Thursday, 21 February 2013

Rare Canary Islands Bencomia shrub grows to the size of trees in Cuevas Negras



Bencomia caudata Photo by David Parkes

Many years ago the Findhorn village in Scotland made the news because of the gigantic plants and vegetables that grew there, and this was believed to have happened due to the magical assistance of nature spirits. Findhorn was soon to become a thriving New Age community and still is to this day. Now a rare shrub known as Bencomia caudata has been found growing to the size of small trees here in Tenerife in the Canary Islands.
According to author and botanist David Bramwell in his book Wild Flowers of the CanaryIslands, this particular species of Bencomia only reaches 2 m in height and he describes it as a “small shrub.” However, whilst out walking with friends I discovered a number of specimens of this rare plant that had developed into small trees and reached 4 m or more. Some of these had proper branches and trunks as well. They are of the beaten track and hidden away in the garden of an abandoned house in the Cuevas Negras area above Los Silos.
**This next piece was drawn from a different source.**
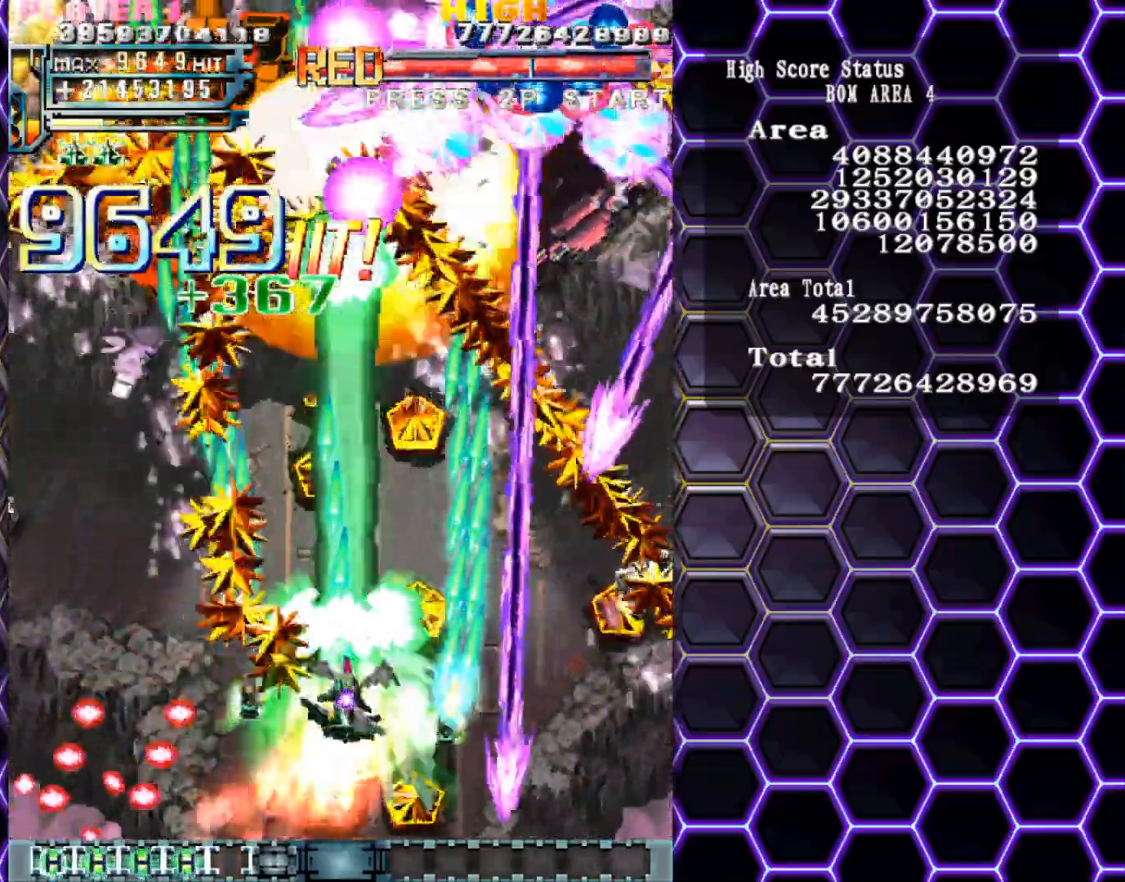
{"buttons": [], "left_stick": "center", "events": [[17, "left_stick", "center"], [150, "left_stick", "down-right"], [300, "left_stick", "center"]]}
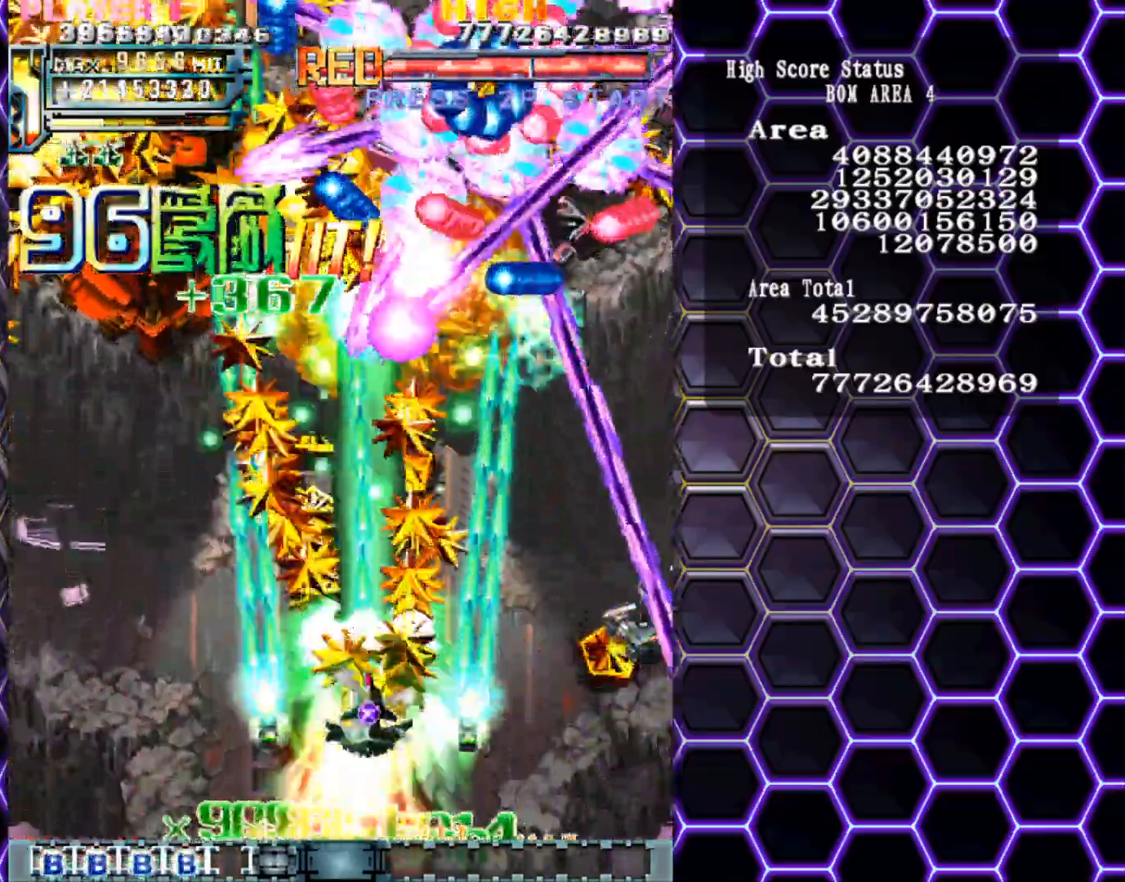
{"buttons": [], "left_stick": "up", "events": [[167, "left_stick", "up"], [317, "left_stick", "right"], [417, "left_stick", "up"]]}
Bencomia caudata tree. Photo by David Parkes

I contacted Bramwell and he has confirmed that the small trees are B. caudata but a lot bigger than usual. It is thought that the fertile soil where they are growing has caused their fantastic increase in size. The Cuevas Negras ravine they are in is sheltered and receives plenty of water. Most of the vegetation growing there is very tall, green and luxuriant. There are very high plants of some sort of Cabbage in the garden as well and my friend Holly van Heffernan was photographed by one of these to show just how tall they are.


Holly van Heffernan with a Cuevas Negras cabbage. Photo by Steve Andrews


The Bencomia genus of shrubs is actually in the Rosacae or Rose family but only an experienced botanist would be likely to realise this because the shrubs do not look anything like the popular flower we all know so well. They are evergreens and have attractive pinnate leaves. The flowers are carried in inflorescences that later on turn into tightly packed globular fruits. The flowers are either male or female and the plants are dioecious.


Palo de Sangre the Stick of Blood. Photo by Steve Andrews 

The leaf-form of the Bencomia species bears a resemblance to those of the Stick of Blood or “Palo de Sangre” (Marcetella moquiniana) that is another uncommon shrub found in Tenerife. It gets its name from having the upper parts of its stems covered in bright red hairs. This shrub is in the Rose family too. It grows on cliffs, slopes and in ravines in the wild but is frequently cultivated in parks and gardens for its ornamental value.
There are another three species of Bencomia that are endemics of the Canary Islands.  B.exstipulata grows in various locations in the highlands of Mt Teide, B. sphaerocarpa is surving in small populations on the forest cliffs of El Hierro, and B. brachystachya is a shrub that is only found in Gran Canaria. All of the Bencomias are very rare plants and protected species.